%%
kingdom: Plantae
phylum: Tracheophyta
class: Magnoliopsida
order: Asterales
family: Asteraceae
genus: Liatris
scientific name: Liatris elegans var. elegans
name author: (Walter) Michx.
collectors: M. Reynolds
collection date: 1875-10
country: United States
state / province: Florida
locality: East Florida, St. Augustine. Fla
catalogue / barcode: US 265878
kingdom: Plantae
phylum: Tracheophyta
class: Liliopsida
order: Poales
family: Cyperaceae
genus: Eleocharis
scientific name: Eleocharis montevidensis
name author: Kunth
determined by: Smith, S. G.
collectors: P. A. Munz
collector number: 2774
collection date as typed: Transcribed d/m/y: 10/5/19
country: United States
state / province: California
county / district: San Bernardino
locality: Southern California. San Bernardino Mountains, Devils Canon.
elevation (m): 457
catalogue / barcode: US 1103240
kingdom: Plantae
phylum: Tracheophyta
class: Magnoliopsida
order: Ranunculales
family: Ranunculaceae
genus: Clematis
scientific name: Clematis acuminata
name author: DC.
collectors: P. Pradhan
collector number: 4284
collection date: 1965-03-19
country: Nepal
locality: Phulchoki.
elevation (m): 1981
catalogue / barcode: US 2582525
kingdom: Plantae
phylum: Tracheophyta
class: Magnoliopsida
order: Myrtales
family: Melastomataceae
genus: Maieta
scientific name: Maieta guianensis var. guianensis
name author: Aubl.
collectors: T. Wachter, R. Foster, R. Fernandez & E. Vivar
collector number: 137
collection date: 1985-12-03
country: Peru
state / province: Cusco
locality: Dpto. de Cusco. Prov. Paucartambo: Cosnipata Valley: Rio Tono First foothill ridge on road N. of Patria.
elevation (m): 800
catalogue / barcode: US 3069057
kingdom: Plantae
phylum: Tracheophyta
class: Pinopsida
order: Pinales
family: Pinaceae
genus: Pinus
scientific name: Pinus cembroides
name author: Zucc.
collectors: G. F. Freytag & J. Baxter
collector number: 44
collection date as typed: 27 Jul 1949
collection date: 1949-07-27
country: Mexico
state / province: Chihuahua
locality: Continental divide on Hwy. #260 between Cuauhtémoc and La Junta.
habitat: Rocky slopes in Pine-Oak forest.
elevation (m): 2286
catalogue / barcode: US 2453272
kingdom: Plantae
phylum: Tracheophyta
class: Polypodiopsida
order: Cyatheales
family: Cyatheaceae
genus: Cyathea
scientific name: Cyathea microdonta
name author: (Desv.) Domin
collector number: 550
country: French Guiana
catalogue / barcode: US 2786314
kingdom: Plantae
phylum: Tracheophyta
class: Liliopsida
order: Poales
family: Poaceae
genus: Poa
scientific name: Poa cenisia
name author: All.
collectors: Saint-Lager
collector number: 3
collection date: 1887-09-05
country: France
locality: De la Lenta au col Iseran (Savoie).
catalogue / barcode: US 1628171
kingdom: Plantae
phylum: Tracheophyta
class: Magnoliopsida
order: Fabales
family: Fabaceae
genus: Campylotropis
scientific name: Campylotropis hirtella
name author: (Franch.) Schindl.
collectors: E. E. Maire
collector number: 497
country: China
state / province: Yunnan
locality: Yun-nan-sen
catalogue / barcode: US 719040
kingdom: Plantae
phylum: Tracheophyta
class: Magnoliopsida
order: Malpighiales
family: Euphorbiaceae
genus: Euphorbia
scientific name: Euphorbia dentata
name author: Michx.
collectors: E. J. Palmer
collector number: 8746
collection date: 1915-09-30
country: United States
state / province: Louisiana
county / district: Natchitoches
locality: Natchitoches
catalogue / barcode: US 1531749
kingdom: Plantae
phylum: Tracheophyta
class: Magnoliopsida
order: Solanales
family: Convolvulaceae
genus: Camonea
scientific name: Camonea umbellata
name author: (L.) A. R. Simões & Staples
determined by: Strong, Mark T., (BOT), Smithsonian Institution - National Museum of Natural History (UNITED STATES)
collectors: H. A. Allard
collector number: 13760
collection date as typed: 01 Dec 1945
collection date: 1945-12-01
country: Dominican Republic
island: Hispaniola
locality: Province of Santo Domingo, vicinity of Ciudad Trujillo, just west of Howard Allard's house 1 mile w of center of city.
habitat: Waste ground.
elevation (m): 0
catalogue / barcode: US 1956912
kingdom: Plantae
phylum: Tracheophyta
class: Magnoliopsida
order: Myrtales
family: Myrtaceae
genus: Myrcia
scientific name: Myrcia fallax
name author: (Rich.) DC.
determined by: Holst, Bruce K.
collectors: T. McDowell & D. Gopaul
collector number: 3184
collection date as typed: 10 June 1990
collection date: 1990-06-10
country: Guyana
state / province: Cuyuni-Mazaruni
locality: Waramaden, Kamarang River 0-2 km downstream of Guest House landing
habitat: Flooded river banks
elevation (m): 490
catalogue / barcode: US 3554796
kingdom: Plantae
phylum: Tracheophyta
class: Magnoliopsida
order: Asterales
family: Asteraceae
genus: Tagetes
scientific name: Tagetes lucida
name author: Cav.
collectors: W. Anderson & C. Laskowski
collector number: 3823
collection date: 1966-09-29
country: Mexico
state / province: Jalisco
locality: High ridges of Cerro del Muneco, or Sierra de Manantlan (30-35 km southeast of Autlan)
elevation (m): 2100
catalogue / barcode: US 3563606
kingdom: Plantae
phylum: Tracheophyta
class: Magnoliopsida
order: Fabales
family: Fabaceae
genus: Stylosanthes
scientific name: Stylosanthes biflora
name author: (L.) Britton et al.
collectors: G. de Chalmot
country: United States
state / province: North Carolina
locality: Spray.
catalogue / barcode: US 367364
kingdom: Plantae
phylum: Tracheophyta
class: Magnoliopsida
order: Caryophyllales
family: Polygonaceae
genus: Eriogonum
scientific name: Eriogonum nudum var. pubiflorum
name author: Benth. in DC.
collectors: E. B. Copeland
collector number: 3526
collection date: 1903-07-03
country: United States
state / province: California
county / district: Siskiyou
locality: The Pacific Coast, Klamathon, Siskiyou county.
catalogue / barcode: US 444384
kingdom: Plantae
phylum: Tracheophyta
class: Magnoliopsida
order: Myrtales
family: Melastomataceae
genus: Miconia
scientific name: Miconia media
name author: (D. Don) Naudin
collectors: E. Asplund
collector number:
%%
Present every line of the entries above as a Markdown table with two columns, Row and Line, numbering the rows in order and leaving out blank lines.

| Row | Line |
|---|---|
| 1 | kingdom: Plantae |
| 2 | phylum: Tracheophyta |
| 3 | class: Magnoliopsida |
| 4 | order: Asterales |
| 5 | family: Asteraceae |
| 6 | genus: Liatris |
| 7 | scientific name: Liatris elegans var. elegans |
| 8 | name author: (Walter) Michx. |
| 9 | collectors: M. Reynolds |
| 10 | collection date: 1875-10 |
| 11 | country: United States |
| 12 | state / province: Florida |
| 13 | locality: East Florida, St. Augustine. Fla |
| 14 | catalogue / barcode: US 265878 |
| 15 | kingdom: Plantae |
| 16 | phylum: Tracheophyta |
| 17 | class: Liliopsida |
| 18 | order: Poales |
| 19 | family: Cyperaceae |
| 20 | genus: Eleocharis |
| 21 | scientific name: Eleocharis montevidensis |
| 22 | name author: Kunth |
| 23 | determined by: Smith, S. G. |
| 24 | collectors: P. A. Munz |
| 25 | collector number: 2774 |
| 26 | collection date as typed: Transcribed d/m/y: 10/5/19 |
| 27 | country: United States |
| 28 | state / province: California |
| 29 | county / district: San Bernardino |
| 30 | locality: Southern California. San Bernardino Mountains, Devils Canon. |
| 31 | elevation (m): 457 |
| 32 | catalogue / barcode: US 1103240 |
| 33 | kingdom: Plantae |
| 34 | phylum: Tracheophyta |
| 35 | class: Magnoliopsida |
| 36 | order: Ranunculales |
| 37 | family: Ranunculaceae |
| 38 | genus: Clematis |
| 39 | scientific name: Clematis acuminata |
| 40 | name author: DC. |
| 41 | collectors: P. Pradhan |
| 42 | collector number: 4284 |
| 43 | collection date: 1965-03-19 |
| 44 | country: Nepal |
| 45 | locality: Phulchoki. |
| 46 | elevation (m): 1981 |
| 47 | catalogue / barcode: US 2582525 |
| 48 | kingdom: Plantae |
| 49 | phylum: Tracheophyta |
| 50 | class: Magnoliopsida |
| 51 | order: Myrtales |
| 52 | family: Melastomataceae |
| 53 | genus: Maieta |
| 54 | scientific name: Maieta guianensis var. guianensis |
| 55 | name author: Aubl. |
| 56 | collectors: T. Wachter, R. Foster, R. Fernandez & E. Vivar |
| 57 | collector number: 137 |
| 58 | collection date: 1985-12-03 |
| 59 | country: Peru |
| 60 | state / province: Cusco |
| 61 | locality: Dpto. de Cusco. Prov. Paucartambo: Cosnipata Valley: Rio Tono First foothill ridge on road N. of Patria. |
| 62 | elevation (m): 800 |
| 63 | catalogue / barcode: US 3069057 |
| 64 | kingdom: Plantae |
| 65 | phylum: Tracheophyta |
| 66 | class: Pinopsida |
| 67 | order: Pinales |
| 68 | family: Pinaceae |
| 69 | genus: Pinus |
| 70 | scientific name: Pinus cembroides |
| 71 | name author: Zucc. |
| 72 | collectors: G. F. Freytag & J. Baxter |
| 73 | collector number: 44 |
| 74 | collection date as typed: 27 Jul 1949 |
| 75 | collection date: 1949-07-27 |
| 76 | country: Mexico |
| 77 | state / province: Chihuahua |
| 78 | locality: Continental divide on Hwy. #260 between Cuauhtémoc and La Junta. |
| 79 | habitat: Rocky slopes in Pine-Oak forest. |
| 80 | elevation (m): 2286 |
| 81 | catalogue / barcode: US 2453272 |
| 82 | kingdom: Plantae |
| 83 | phylum: Tracheophyta |
| 84 | class: Polypodiopsida |
| 85 | order: Cyatheales |
| 86 | family: Cyatheaceae |
| 87 | genus: Cyathea |
| 88 | scientific name: Cyathea microdonta |
| 89 | name author: (Desv.) Domin |
| 90 | collector number: 550 |
| 91 | country: French Guiana |
| 92 | catalogue / barcode: US 2786314 |
| 93 | kingdom: Plantae |
| 94 | phylum: Tracheophyta |
| 95 | class: Liliopsida |
| 96 | order: Poales |
| 97 | family: Poaceae |
| 98 | genus: Poa |
| 99 | scientific name: Poa cenisia |
| 100 | name author: All. |
| 101 | collectors: Saint-Lager |
| 102 | collector number: 3 |
| 103 | collection date: 1887-09-05 |
| 104 | country: France |
| 105 | locality: De la Lenta au col Iseran (Savoie). |
| 106 | catalogue / barcode: US 1628171 |
| 107 | kingdom: Plantae |
| 108 | phylum: Tracheophyta |
| 109 | class: Magnoliopsida |
| 110 | order: Fabales |
| 111 | family: Fabaceae |
| 112 | genus: Campylotropis |
| 113 | scientific name: Campylotropis hirtella |
| 114 | name author: (Franch.) Schindl. |
| 115 | collectors: E. E. Maire |
| 116 | collector number: 497 |
| 117 | country: China |
| 118 | state / province: Yunnan |
| 119 | locality: Yun-nan-sen |
| 120 | catalogue / barcode: US 719040 |
| 121 | kingdom: Plantae |
| 122 | phylum: Tracheophyta |
| 123 | class: Magnoliopsida |
| 124 | order: Malpighiales |
| 125 | family: Euphorbiaceae |
| 126 | genus: Euphorbia |
| 127 | scientific name: Euphorbia dentata |
| 128 | name author: Michx. |
| 129 | collectors: E. J. Palmer |
| 130 | collector number: 8746 |
| 131 | collection date: 1915-09-30 |
| 132 | country: United States |
| 133 | state / province: Louisiana |
| 134 | county / district: Natchitoches |
| 135 | locality: Natchitoches |
| 136 | catalogue / barcode: US 1531749 |
| 137 | kingdom: Plantae |
| 138 | phylum: Tracheophyta |
| 139 | class: Magnoliopsida |
| 140 | order: Solanales |
| 141 | family: Convolvulaceae |
| 142 | genus: Camonea |
| 143 | scientific name: Camonea umbellata |
| 144 | name author: (L.) A. R. Simões & Staples |
| 145 | determined by: Strong, Mark T., (BOT), Smithsonian Institution - National Museum of Natural History (UNITED STATES) |
| 146 | collectors: H. A. Allard |
| 147 | collector number: 13760 |
| 148 | collection date as typed: 01 Dec 1945 |
| 149 | collection date: 1945-12-01 |
| 150 | country: Dominican Republic |
| 151 | island: Hispaniola |
| 152 | locality: Province of Santo Domingo, vicinity of Ciudad Trujillo, just west of Howard Allard's house 1 mile w of center of city. |
| 153 | habitat: Waste ground. |
| 154 | elevation (m): 0 |
| 155 | catalogue / barcode: US 1956912 |
| 156 | kingdom: Plantae |
| 157 | phylum: Tracheophyta |
| 158 | class: Magnoliopsida |
| 159 | order: Myrtales |
| 160 | family: Myrtaceae |
| 161 | genus: Myrcia |
| 162 | scientific name: Myrcia fallax |
| 163 | name author: (Rich.) DC. |
| 164 | determined by: Holst, Bruce K. |
| 165 | collectors: T. McDowell & D. Gopaul |
| 166 | collector number: 3184 |
| 167 | collection date as typed: 10 June 1990 |
| 168 | collection date: 1990-06-10 |
| 169 | country: Guyana |
| 170 | state / province: Cuyuni-Mazaruni |
| 171 | locality: Waramaden, Kamarang River 0-2 km downstream of Guest House landing |
| 172 | habitat: Flooded river banks |
| 173 | elevation (m): 490 |
| 174 | catalogue / barcode: US 3554796 |
| 175 | kingdom: Plantae |
| 176 | phylum: Tracheophyta |
| 177 | class: Magnoliopsida |
| 178 | order: Asterales |
| 179 | family: Asteraceae |
| 180 | genus: Tagetes |
| 181 | scientific name: Tagetes lucida |
| 182 | name author: Cav. |
| 183 | collectors: W. Anderson & C. Laskowski |
| 184 | collector number: 3823 |
| 185 | collection date: 1966-09-29 |
| 186 | country: Mexico |
| 187 | state / province: Jalisco |
| 188 | locality: High ridges of Cerro del Muneco, or Sierra de Manantlan (30-35 km southeast of Autlan) |
| 189 | elevation (m): 2100 |
| 190 | catalogue / barcode: US 3563606 |
| 191 | kingdom: Plantae |
| 192 | phylum: Tracheophyta |
| 193 | class: Magnoliopsida |
| 194 | order: Fabales |
| 195 | family: Fabaceae |
| 196 | genus: Stylosanthes |
| 197 | scientific name: Stylosanthes biflora |
| 198 | name author: (L.) Britton et al. |
| 199 | collectors: G. de Chalmot |
| 200 | country: United States |
| 201 | state / province: North Carolina |
| 202 | locality: Spray. |
| 203 | catalogue / barcode: US 367364 |
| 204 | kingdom: Plantae |
| 205 | phylum: Tracheophyta |
| 206 | class: Magnoliopsida |
| 207 | order: Caryophyllales |
| 208 | family: Polygonaceae |
| 209 | genus: Eriogonum |
| 210 | scientific name: Eriogonum nudum var. pubiflorum |
| 211 | name author: Benth. in DC. |
| 212 | collectors: E. B. Copeland |
| 213 | collector number: 3526 |
| 214 | collection date: 1903-07-03 |
| 215 | country: United States |
| 216 | state / province: California |
| 217 | county / district: Siskiyou |
| 218 | locality: The Pacific Coast, Klamathon, Siskiyou county. |
| 219 | catalogue / barcode: US 444384 |
| 220 | kingdom: Plantae |
| 221 | phylum: Tracheophyta |
| 222 | class: Magnoliopsida |
| 223 | order: Myrtales |
| 224 | family: Melastomataceae |
| 225 | genus: Miconia |
| 226 | scientific name: Miconia media |
| 227 | name author: (D. Don) Naudin |
| 228 | collectors: E. Asplund |
| 229 | collector number: |